High valuations and availability of funding to drive acquisitions


"We currently have as favourable an environment as I've ever seen from a funding point of view, from banks, specialist debt funds and the private equity community, so there are plenty of options," says Liam Booth of Investec. "That there was a need for new options was borne out by the financial crisis and the NTMA [National Treasury Management Agency] and ISIF [Ireland Strategic Investment Fund] should take credit for having stimulated that market. Enterprise Ireland has done quite a lot to back earlier-stage VC firms as well, so various arms of the State have been very good at creating this environment. It creates a backdrop of confidence for future M&A activity in 2018."


“Valuations are high and there is a lot of private-equity interest, from both domestic and international funds,” says Eamonn Hayes, managing director of Capnua. “Previously, much of what we were seeing was purchasers buying distressed businesses. It was simply by virtue of where we were at economically. But what we are seeing now is the purchase of healthy, growth-oriented businesses by private equity firms such as Carlyle Cardinal Ireland MML. Mid-market private equity firms from the UK are in Ireland looking at stuff on a regular basis too. And where historically there would have been a lack of familiarity with private equity here, that is changing. The more deals that take place, the more curious business owners are becoming about it as an option.”



"Confidence is key and at the moment market sentiment in Ireland and internationally is very strong," says Nicholas O'Gorman, director of Davy Corporate Finance. "If you were thinking of coming to market, the timing is very favourable in that we have had a number of years' growth and strong economic activity. That's good because, to make a sale, you have to leave something behind for the next guy and the medium-term outlook is strong. If you were ever considering selling, now would be a good time to do it. A lot of people have learned lessons from the last time around. They realise that waiting until an economic collapse is not the way to go."


“It’s now a decade since the financial crisis started. There are business owners who might have lost the opportunity to sell their business during the recession. The passage of a decade will bring more people looking to exit to the fore,” says Eamonn Hayes of Capnua.

"The fact that valuations are high and funding availability is good has brought forward a number of sales and management buy-outs, often from business owners that have held off as a result of the recession. We have seen significant growth in the number of such cases," says Katharine Byrne, partner and head of the BDO Corporate Finance Team.


“There have always been two motivators behind M&A. Either it’s an option to acquire and accelerate your business, or it’s an opportunity to consolidate your market position and to achieve economies of scale. Now, however, a third factor is coming to the fore,” says Liam Booth of Investec.

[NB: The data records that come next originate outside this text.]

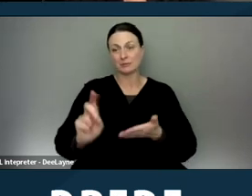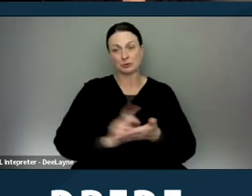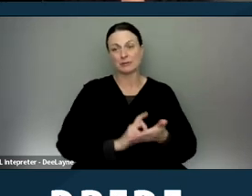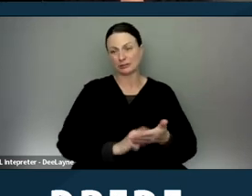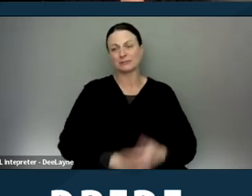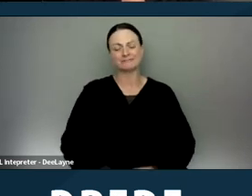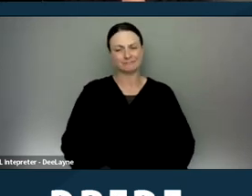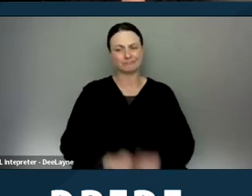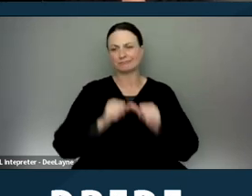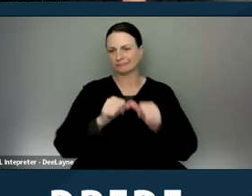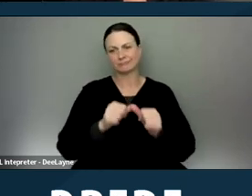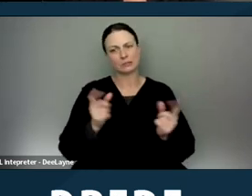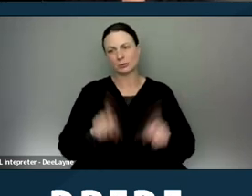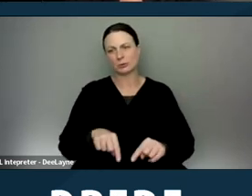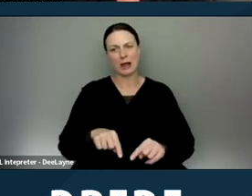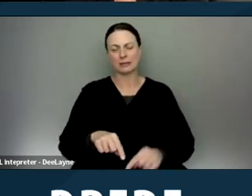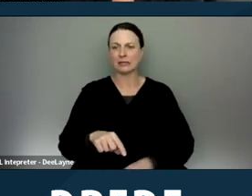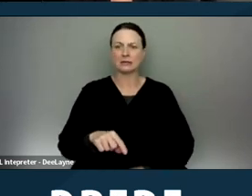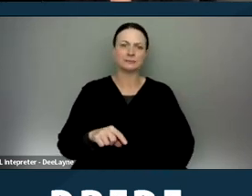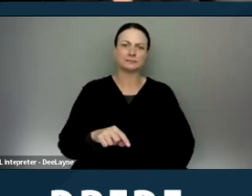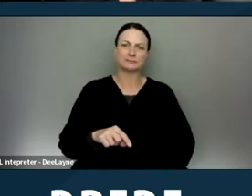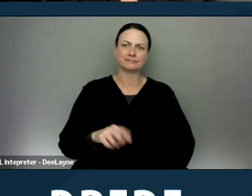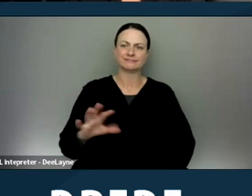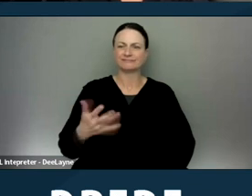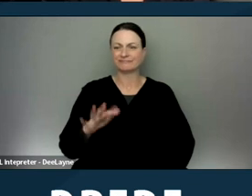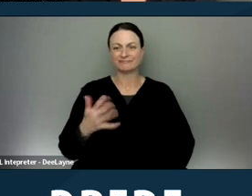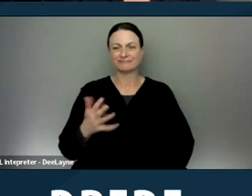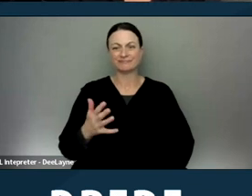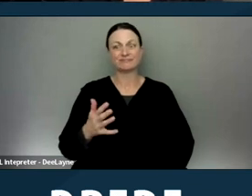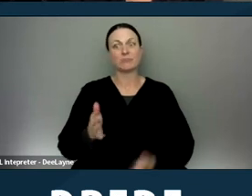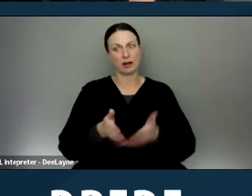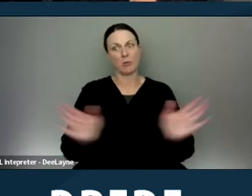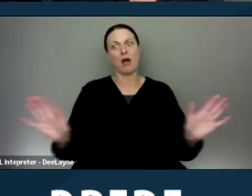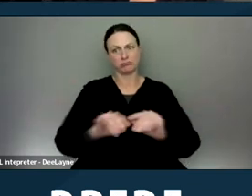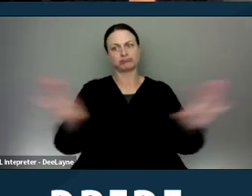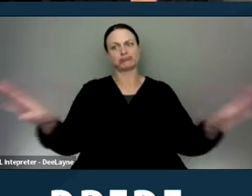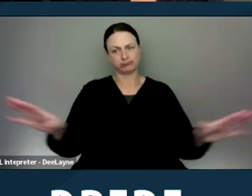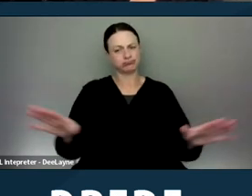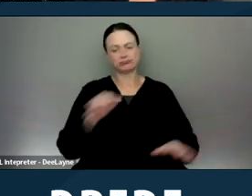continue to happen on a pretty wide basis. Next slide.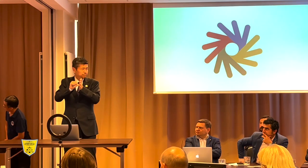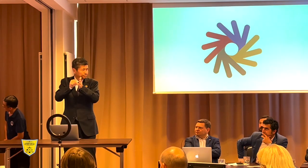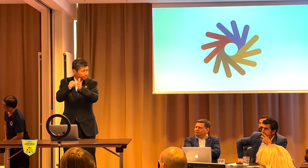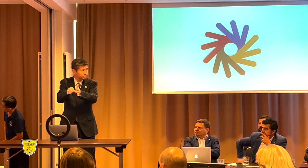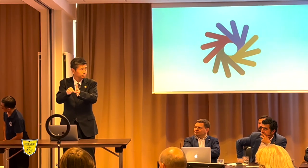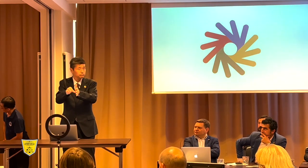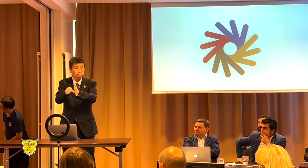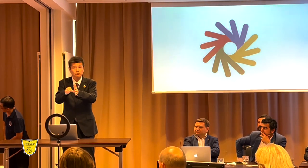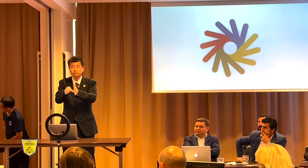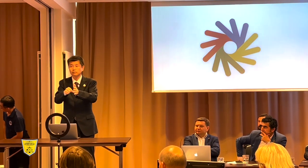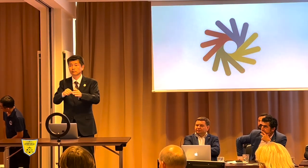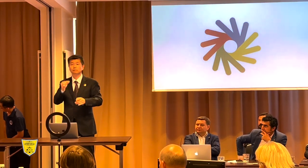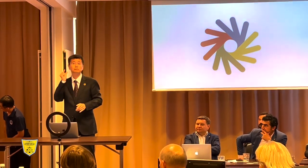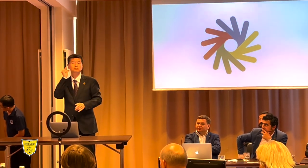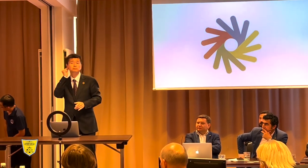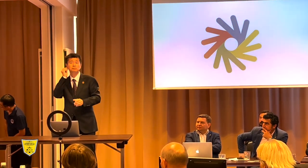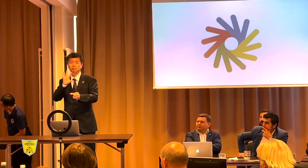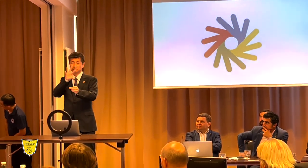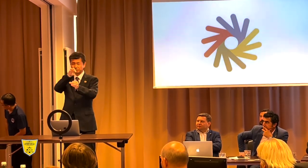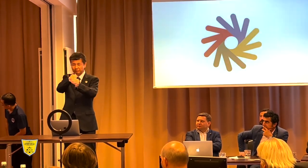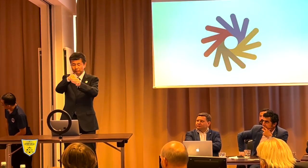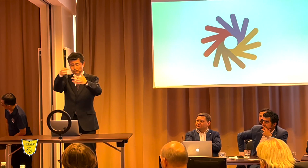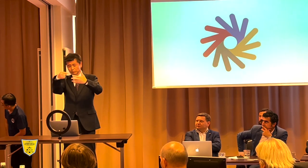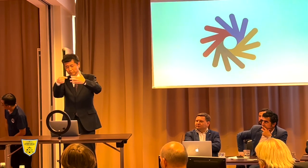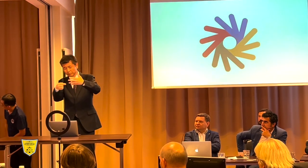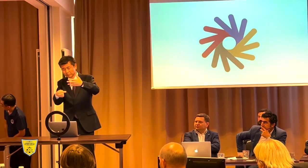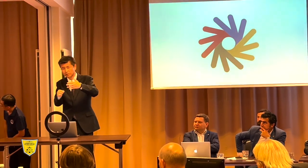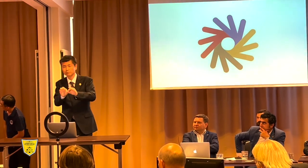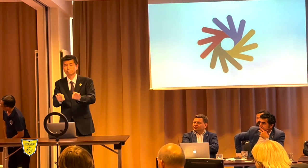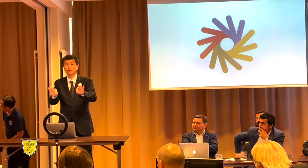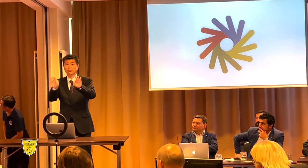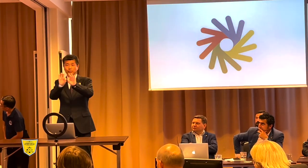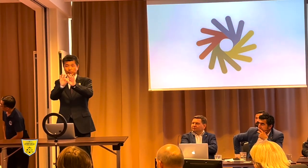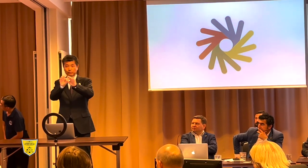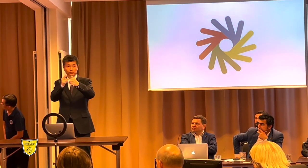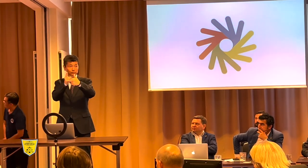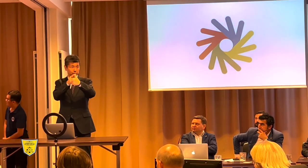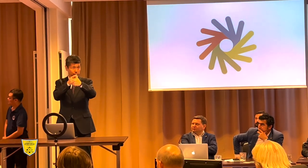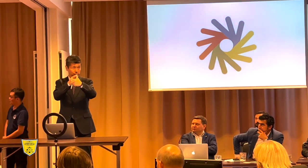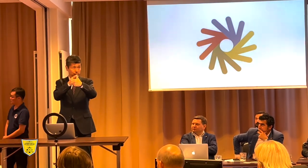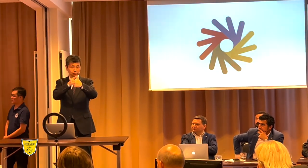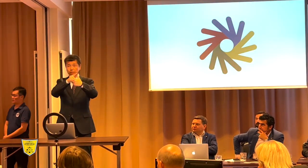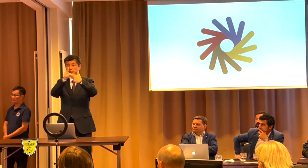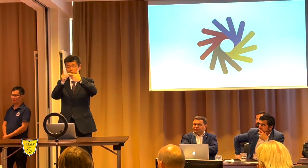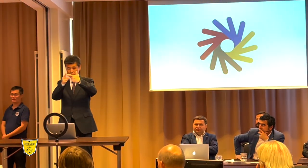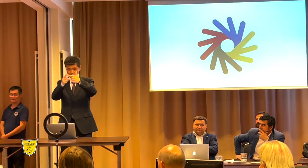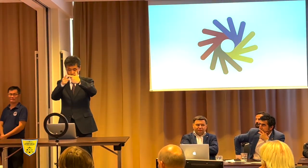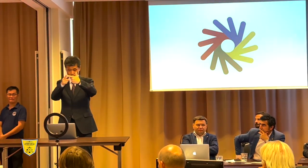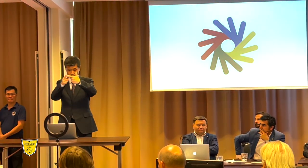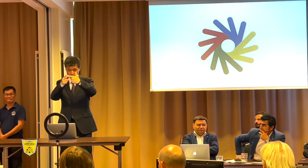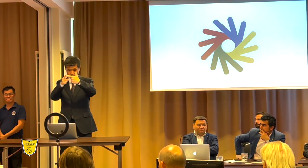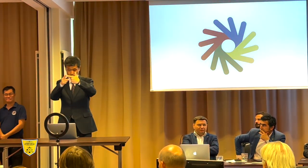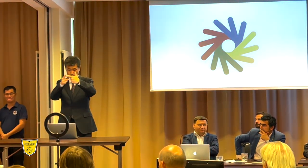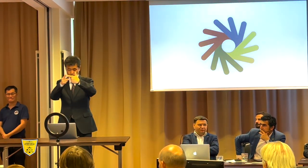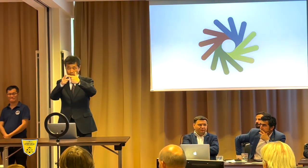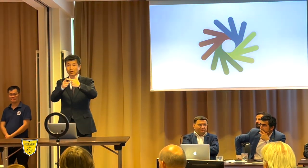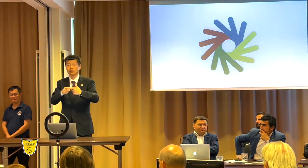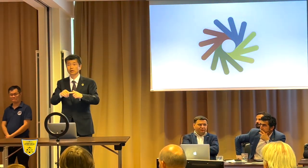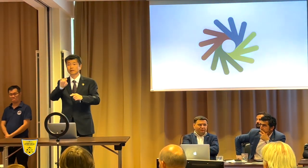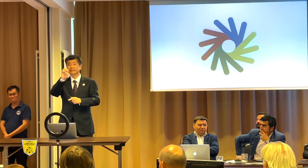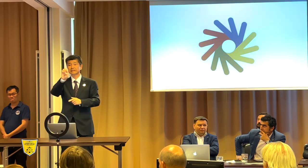It is important to include women in all sports, secondly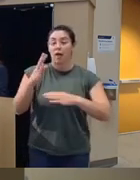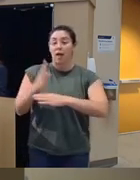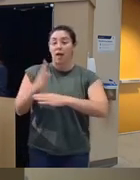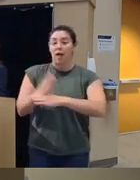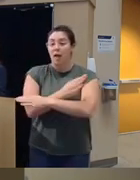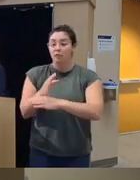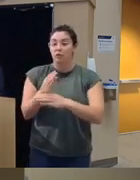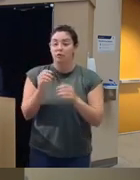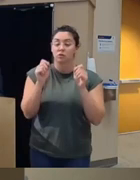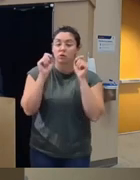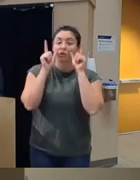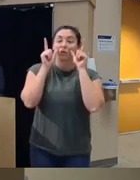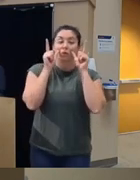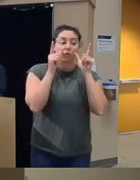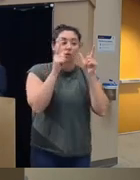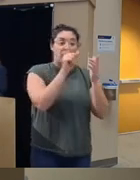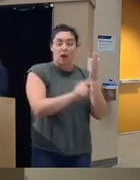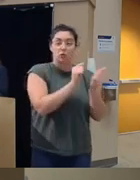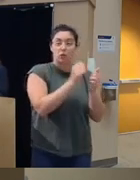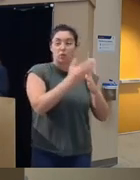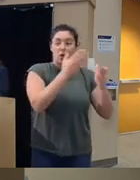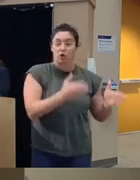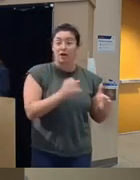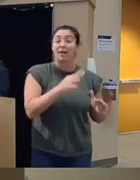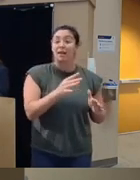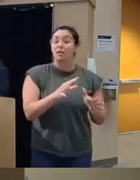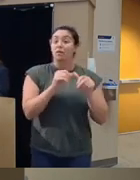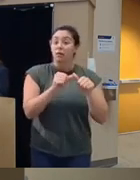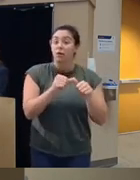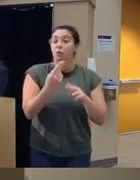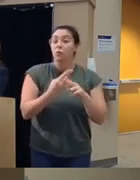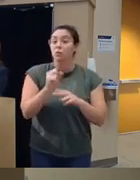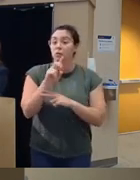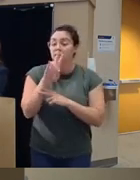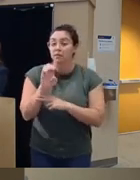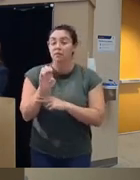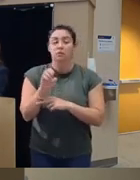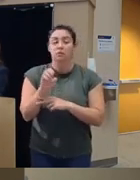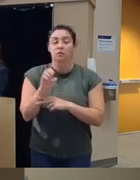hours with their partner so that if they did use substances or had a conflict just that everybody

“More and more industries are being challenged by technology. The threat of disruption is one we heard of more and more in 2017, in some sectors – such as retail – more than in others. The result is that a third factor now driving M&A activity is a defensive one. It’s about the acquisition of a business that has a technology that will enable your business to withstand threats from technology, or the acquisition of a business that has a technology that will provide you with a different route to market.”